:: Given information ::

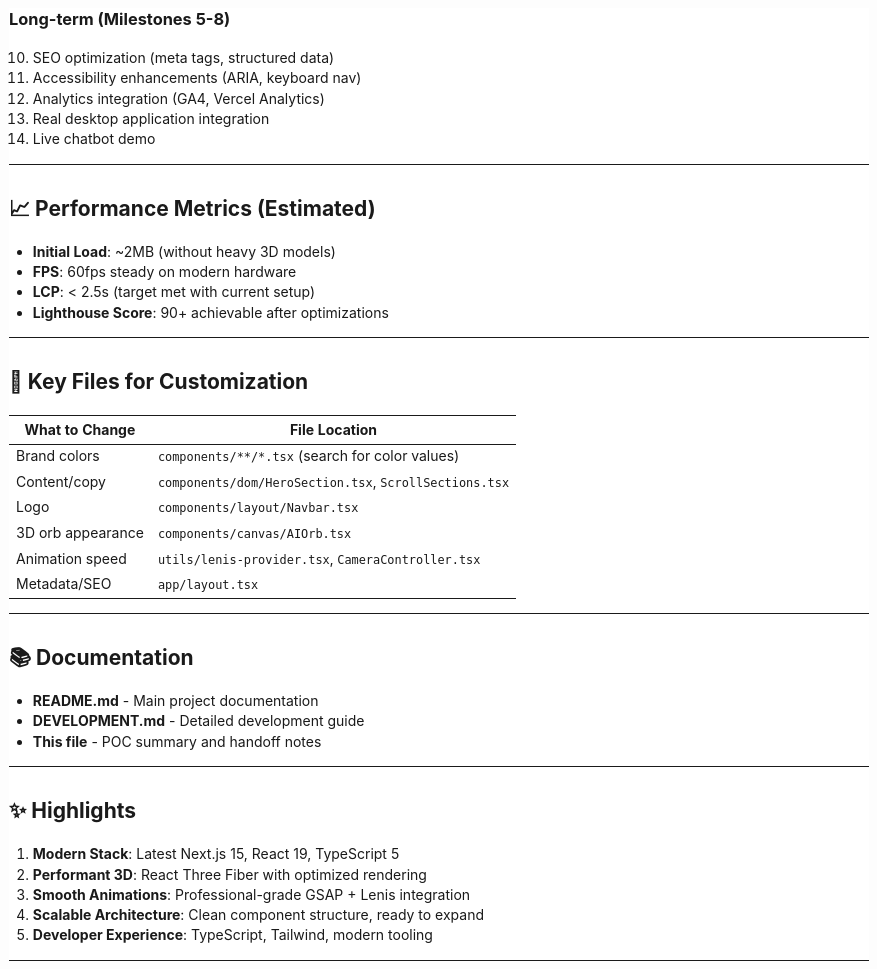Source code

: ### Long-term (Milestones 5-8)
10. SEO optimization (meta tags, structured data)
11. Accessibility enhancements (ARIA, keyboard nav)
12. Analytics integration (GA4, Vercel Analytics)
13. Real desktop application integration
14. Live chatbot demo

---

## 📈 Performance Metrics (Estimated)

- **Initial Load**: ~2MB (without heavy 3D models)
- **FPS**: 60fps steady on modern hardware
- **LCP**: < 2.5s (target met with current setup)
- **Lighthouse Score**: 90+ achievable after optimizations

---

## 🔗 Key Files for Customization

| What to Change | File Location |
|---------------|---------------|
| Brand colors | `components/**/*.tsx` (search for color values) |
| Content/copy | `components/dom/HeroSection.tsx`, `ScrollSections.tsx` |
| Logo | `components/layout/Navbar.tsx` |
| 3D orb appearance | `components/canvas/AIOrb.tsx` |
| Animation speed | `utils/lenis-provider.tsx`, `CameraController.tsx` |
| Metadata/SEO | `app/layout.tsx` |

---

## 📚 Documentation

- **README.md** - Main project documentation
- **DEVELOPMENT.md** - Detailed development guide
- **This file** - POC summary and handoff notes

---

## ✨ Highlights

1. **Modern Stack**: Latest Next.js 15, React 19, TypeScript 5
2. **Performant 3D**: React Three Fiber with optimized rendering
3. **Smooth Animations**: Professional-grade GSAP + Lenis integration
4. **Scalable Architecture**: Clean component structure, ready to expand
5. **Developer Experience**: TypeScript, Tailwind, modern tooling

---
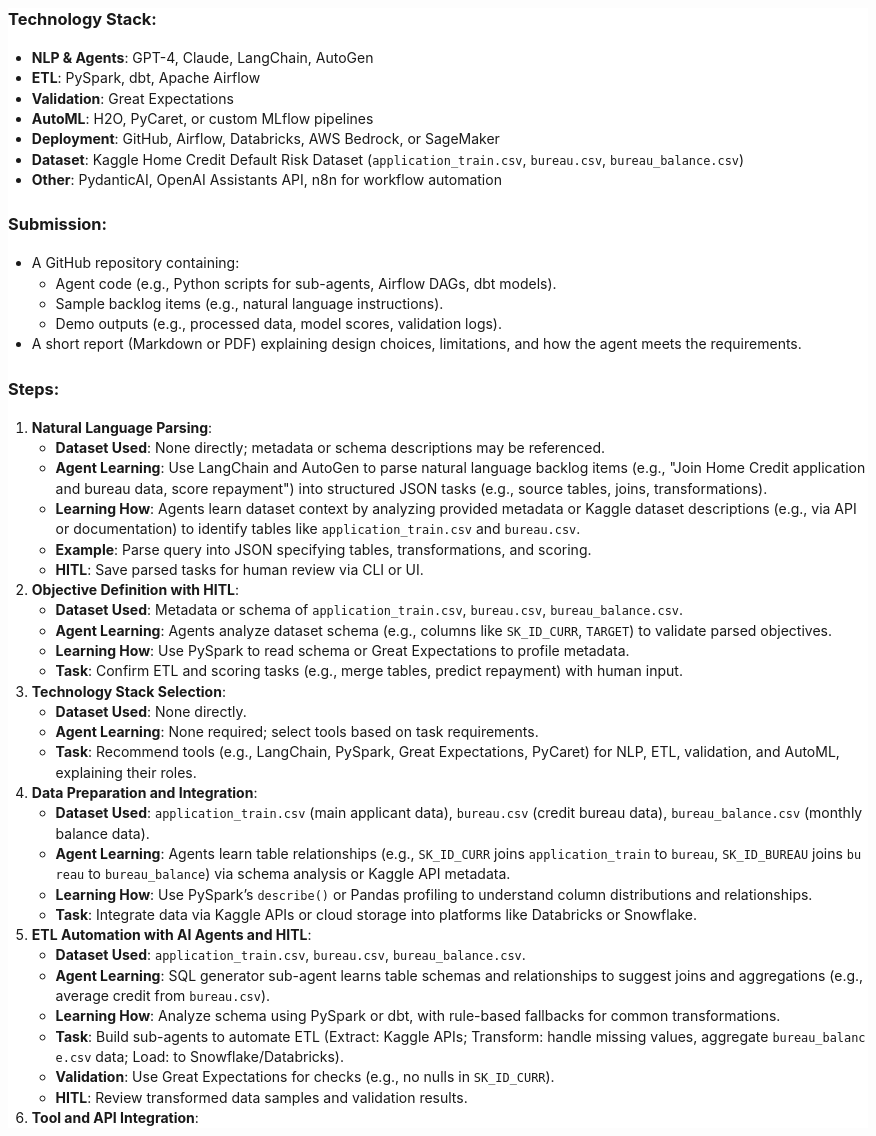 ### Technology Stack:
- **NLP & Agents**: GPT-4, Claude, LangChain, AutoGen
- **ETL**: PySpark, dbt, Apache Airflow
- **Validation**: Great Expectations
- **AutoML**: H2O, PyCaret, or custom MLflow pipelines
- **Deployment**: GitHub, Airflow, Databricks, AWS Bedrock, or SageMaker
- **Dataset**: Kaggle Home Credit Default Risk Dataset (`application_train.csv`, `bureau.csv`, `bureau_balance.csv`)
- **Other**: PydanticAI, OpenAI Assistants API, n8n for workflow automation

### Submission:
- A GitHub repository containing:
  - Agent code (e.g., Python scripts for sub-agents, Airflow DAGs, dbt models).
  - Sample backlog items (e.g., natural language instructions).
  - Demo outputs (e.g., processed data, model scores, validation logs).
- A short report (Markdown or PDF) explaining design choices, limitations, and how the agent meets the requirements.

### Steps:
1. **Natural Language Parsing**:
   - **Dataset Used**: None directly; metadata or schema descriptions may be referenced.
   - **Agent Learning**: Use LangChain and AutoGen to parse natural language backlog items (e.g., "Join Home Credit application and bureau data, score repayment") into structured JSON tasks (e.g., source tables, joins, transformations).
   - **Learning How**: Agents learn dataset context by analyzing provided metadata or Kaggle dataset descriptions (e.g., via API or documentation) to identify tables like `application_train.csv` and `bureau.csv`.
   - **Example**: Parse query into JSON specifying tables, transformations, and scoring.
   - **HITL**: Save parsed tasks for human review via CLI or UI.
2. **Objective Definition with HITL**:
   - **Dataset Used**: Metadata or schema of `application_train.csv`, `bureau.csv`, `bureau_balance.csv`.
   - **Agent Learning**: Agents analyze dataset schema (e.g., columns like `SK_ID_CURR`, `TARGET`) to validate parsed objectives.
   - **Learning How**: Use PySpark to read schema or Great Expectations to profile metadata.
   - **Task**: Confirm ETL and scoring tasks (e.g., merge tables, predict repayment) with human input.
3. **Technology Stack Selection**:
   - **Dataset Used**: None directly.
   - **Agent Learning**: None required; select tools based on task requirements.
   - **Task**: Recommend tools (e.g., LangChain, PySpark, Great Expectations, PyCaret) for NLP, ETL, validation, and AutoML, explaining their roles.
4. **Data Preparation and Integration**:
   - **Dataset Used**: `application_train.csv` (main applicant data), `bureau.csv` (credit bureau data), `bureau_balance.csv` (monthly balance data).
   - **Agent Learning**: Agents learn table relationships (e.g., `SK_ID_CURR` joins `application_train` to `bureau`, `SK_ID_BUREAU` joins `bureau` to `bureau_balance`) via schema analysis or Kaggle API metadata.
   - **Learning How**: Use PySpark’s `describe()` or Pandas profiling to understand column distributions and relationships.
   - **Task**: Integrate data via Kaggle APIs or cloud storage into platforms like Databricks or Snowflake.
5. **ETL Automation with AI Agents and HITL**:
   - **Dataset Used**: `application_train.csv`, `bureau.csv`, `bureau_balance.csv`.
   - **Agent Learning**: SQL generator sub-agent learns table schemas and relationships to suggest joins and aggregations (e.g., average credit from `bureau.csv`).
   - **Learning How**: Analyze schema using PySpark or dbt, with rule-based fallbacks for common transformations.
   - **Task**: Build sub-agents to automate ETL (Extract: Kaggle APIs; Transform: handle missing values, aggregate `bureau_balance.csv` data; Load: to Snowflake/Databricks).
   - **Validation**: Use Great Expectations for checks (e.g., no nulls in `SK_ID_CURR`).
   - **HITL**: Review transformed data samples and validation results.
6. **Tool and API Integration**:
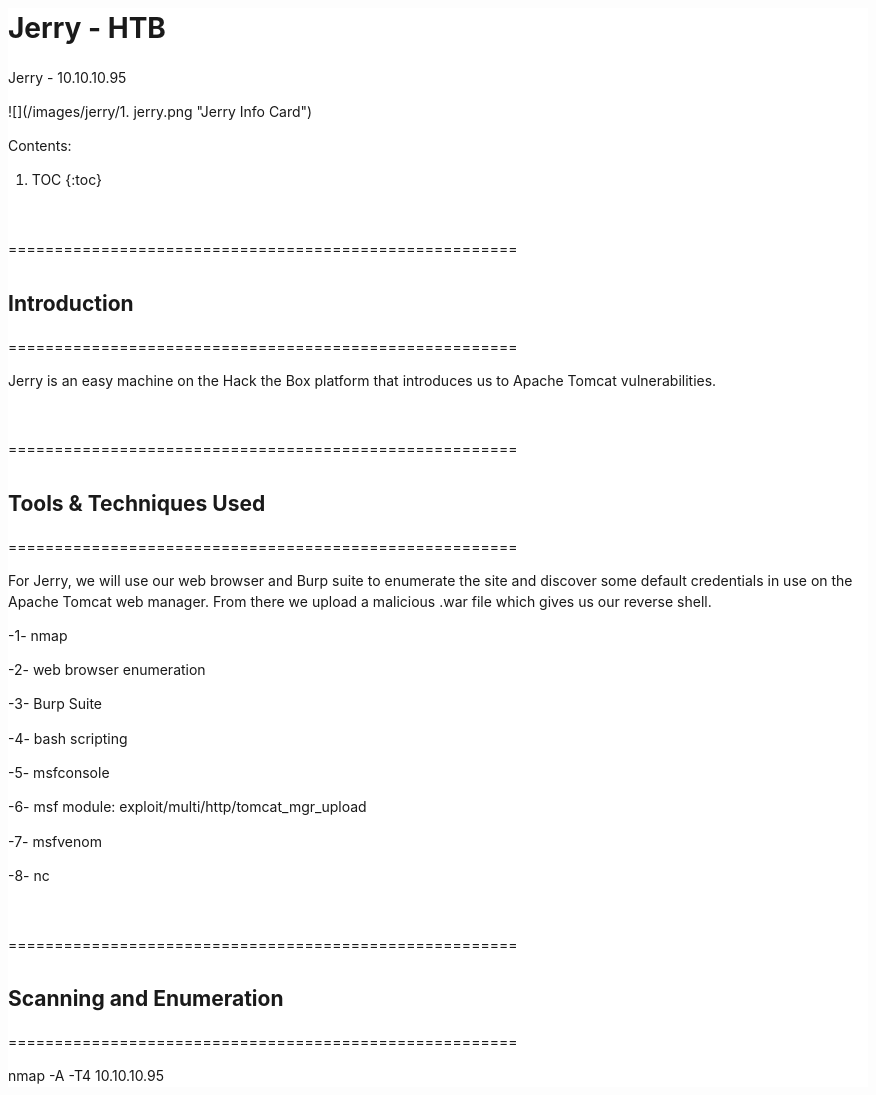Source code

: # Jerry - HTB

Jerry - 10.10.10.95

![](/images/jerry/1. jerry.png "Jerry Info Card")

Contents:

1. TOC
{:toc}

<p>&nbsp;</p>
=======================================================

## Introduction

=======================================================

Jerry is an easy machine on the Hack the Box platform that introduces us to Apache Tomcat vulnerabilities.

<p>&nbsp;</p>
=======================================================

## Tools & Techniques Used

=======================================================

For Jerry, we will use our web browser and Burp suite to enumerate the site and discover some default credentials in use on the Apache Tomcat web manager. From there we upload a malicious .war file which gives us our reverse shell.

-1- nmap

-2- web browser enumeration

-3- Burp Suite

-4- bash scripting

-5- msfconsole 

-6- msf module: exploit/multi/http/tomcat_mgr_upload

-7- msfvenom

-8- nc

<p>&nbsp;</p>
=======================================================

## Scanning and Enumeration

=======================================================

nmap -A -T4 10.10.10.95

:::

## What you are asked to do
Identify each line in the items that contains the word "directly", and copy every such line.

## Written response
   - **Dataset Used**: None directly; metadata or schema descriptions may be referenced.
   - **Dataset Used**: None directly.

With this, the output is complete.